Exercise requirements: Leave the pictures out and write out exactly the lines from the top of the entries through the line containing "医師に相談したほうがいい。".

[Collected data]
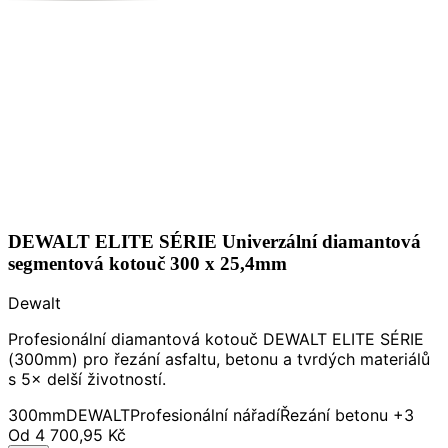
DEWALT ELITE SÉRIE Univerzální diamantová
segmentová kotouč 300 x 25,4mm
Dewalt
Profesionální diamantová kotouč DEWALT ELITE SÉRIE
(300mm) pro řezání asfaltu, betonu a tvrdých materiálů
s 5× delší životností.
300mm
DEWALT
Profesionální nářadí
Řezání betonu
+3
Od
4 700,95 Kč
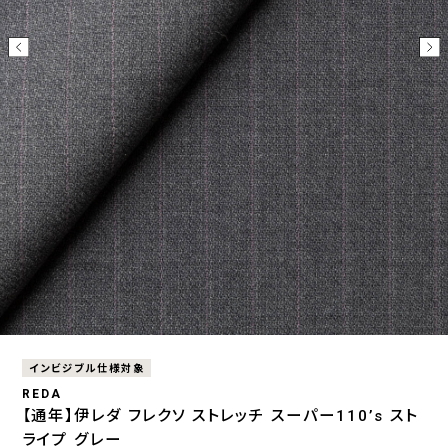
インビジブル仕様対象
REDA
【通年】伊レダ フレクソ ストレッチ スーパー110’s スト
ライプ グレー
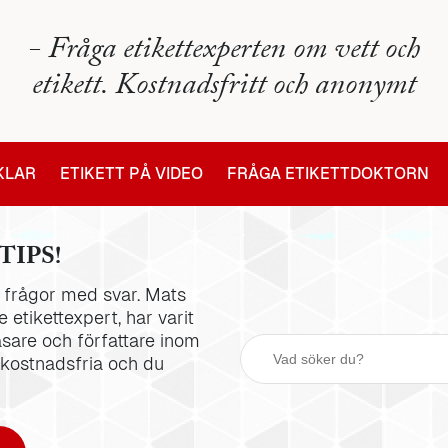
- Fråga etikettexperten om vett och
etikett. Kostnadsfritt och anonymt
IKLAR
ETIKETT PÅ VIDEO
FRÅGA ETIKETTDOKTORN
TIPS!
la frågor med svar. Mats
 etikettexpert, har varit
äsare och författare inom
 kostnadsfria och du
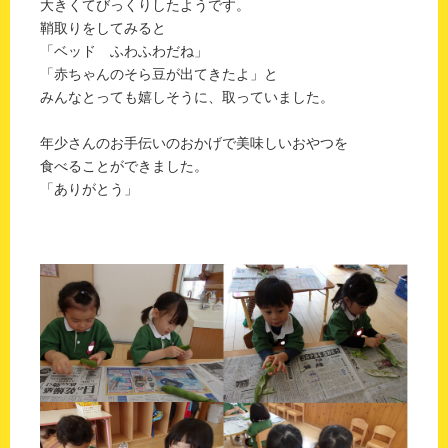
大きくてびっくりしたようです。
鞘取りをしてみると
「ベッド ふわふわだね」
「赤ちゃんのそら豆が出てきたよ」と
みんなとっても嬉しそうに、取っていました。
年少さんのお手伝いのおかげで美味しいおやつを
食べることができました。
「ありがとう」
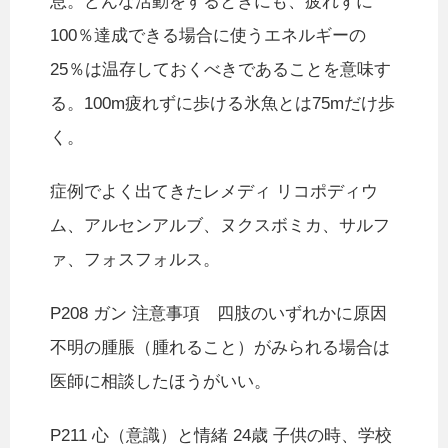
息。どんな活動をするときにも、疲れずに
100％達成できる場合に使うエネルギーの
25％は温存しておくべきであることを意味す
る。100m疲れずに歩ける氷魚とは75mだけ歩
く。
症例でよく出てきたレメディ リコポディウ
ム、アルセンアルブ、ヌクスボミカ、サルフ
ァ、フォスフォルス。
P208 ガン 注意事項 四肢のいずれかに原因
不明の腫脹（腫れること）がみられる場合は
医師に相談したほうがいい。
P211 心（意識）と情緒 24歳 子供の時、学校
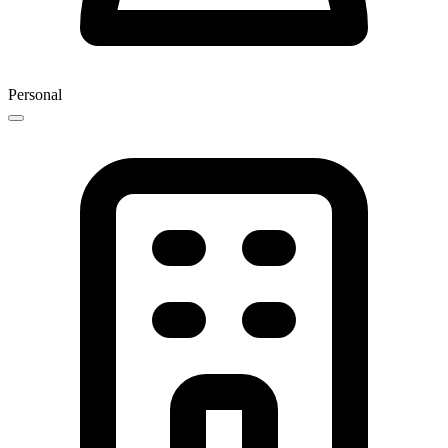
Personal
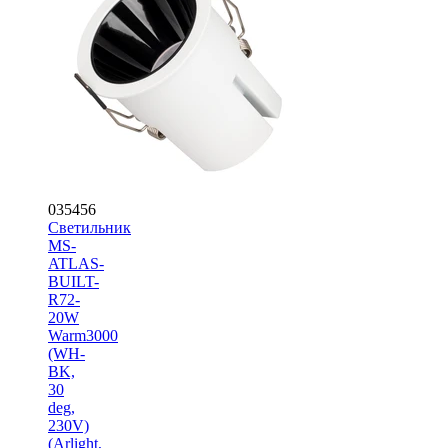
035456
Светильник
MS-
ATLAS-
BUILT-
R72-
20W
Warm3000
(WH-
BK,
30
deg,
230V)
(Arlight,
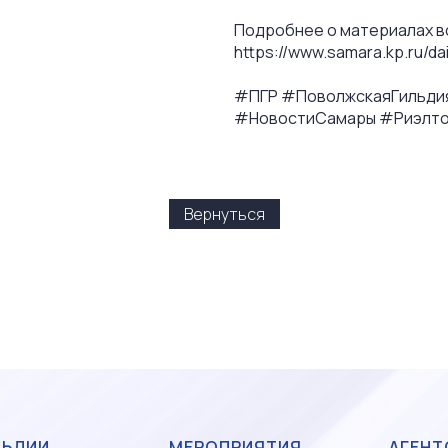
Подробнее о материалах вс
https://www.samara.kp.ru/da
#ПГР #ПоволжскаяГильди
#НовостиСамары #Риэлто
Вернуться
ЛЬДИИ
МЕРОПРИЯТИЯ
АГЕНТ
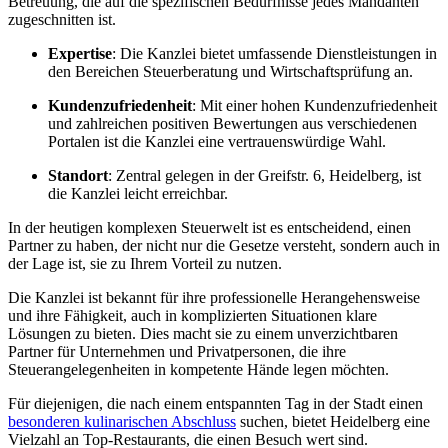
Betreuung, die auf die spezifischen Bedürfnisse jedes Mandanten
zugeschnitten ist.
Expertise
: Die Kanzlei bietet umfassende Dienstleistungen in
den Bereichen Steuerberatung und Wirtschaftsprüfung an.
Kundenzufriedenheit
: Mit einer hohen Kundenzufriedenheit
und zahlreichen positiven Bewertungen aus verschiedenen
Portalen ist die Kanzlei eine vertrauenswürdige Wahl.
Standort
: Zentral gelegen in der Greifstr. 6, Heidelberg, ist
die Kanzlei leicht erreichbar.
In der heutigen komplexen Steuerwelt ist es entscheidend, einen
Partner zu haben, der nicht nur die Gesetze versteht, sondern auch in
der Lage ist, sie zu Ihrem Vorteil zu nutzen.
Die Kanzlei ist bekannt für ihre professionelle Herangehensweise
und ihre Fähigkeit, auch in komplizierten Situationen klare
Lösungen zu bieten. Dies macht sie zu einem unverzichtbaren
Partner für Unternehmen und Privatpersonen, die ihre
Steuerangelegenheiten in kompetente Hände legen möchten.
Für diejenigen, die nach einem entspannten Tag in der Stadt einen
besonderen kulinarischen Abschluss
suchen, bietet Heidelberg eine
Vielzahl an Top-Restaurants, die einen Besuch wert sind.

Written solution:
DEWALT ELITE SÉRIE Univerzální diamantová
segmentová kotouč 300 x 25,4mm
Dewalt
Profesionální diamantová kotouč DEWALT ELITE SÉRIE
(300mm) pro řezání asfaltu, betonu a tvrdých materiálů
s 5× delší životností.
300mm
DEWALT
Profesionální nářadí
Řezání betonu
+3
Od
4 700,95 Kč
インビジブル仕様対象
REDA
【通年】伊レダ フレクソ ストレッチ スーパー110’s スト
ライプ グレー
- Fråga etikettexperten om vett och
etikett. Kostnadsfritt och anonymt
IKLAR
ETIKETT PÅ VIDEO
FRÅGA ETIKETTDOKTORN
TIPS!
la frågor med svar. Mats
 etikettexpert, har varit
äsare och författare inom
 kostnadsfria och du
大きくてびっくりしたようです。
鞘取りをしてみると
「ベッド ふわふわだね」
「赤ちゃんのそら豆が出てきたよ」と
みんなとっても嬉しそうに、取っていました。
年少さんのお手伝いのおかげで美味しいおやつを
食べることができました。
「ありがとう」
息。どんな活動をするときにも、疲れずに
100％達成できる場合に使うエネルギーの
25％は温存しておくべきであることを意味す
る。100m疲れずに歩ける氷魚とは75mだけ歩
く。
症例でよく出てきたレメディ リコポディウ
ム、アルセンアルブ、ヌクスボミカ、サルフ
ァ、フォスフォルス。
P208 ガン 注意事項 四肢のいずれかに原因
不明の腫脹（腫れること）がみられる場合は
医師に相談したほうがいい。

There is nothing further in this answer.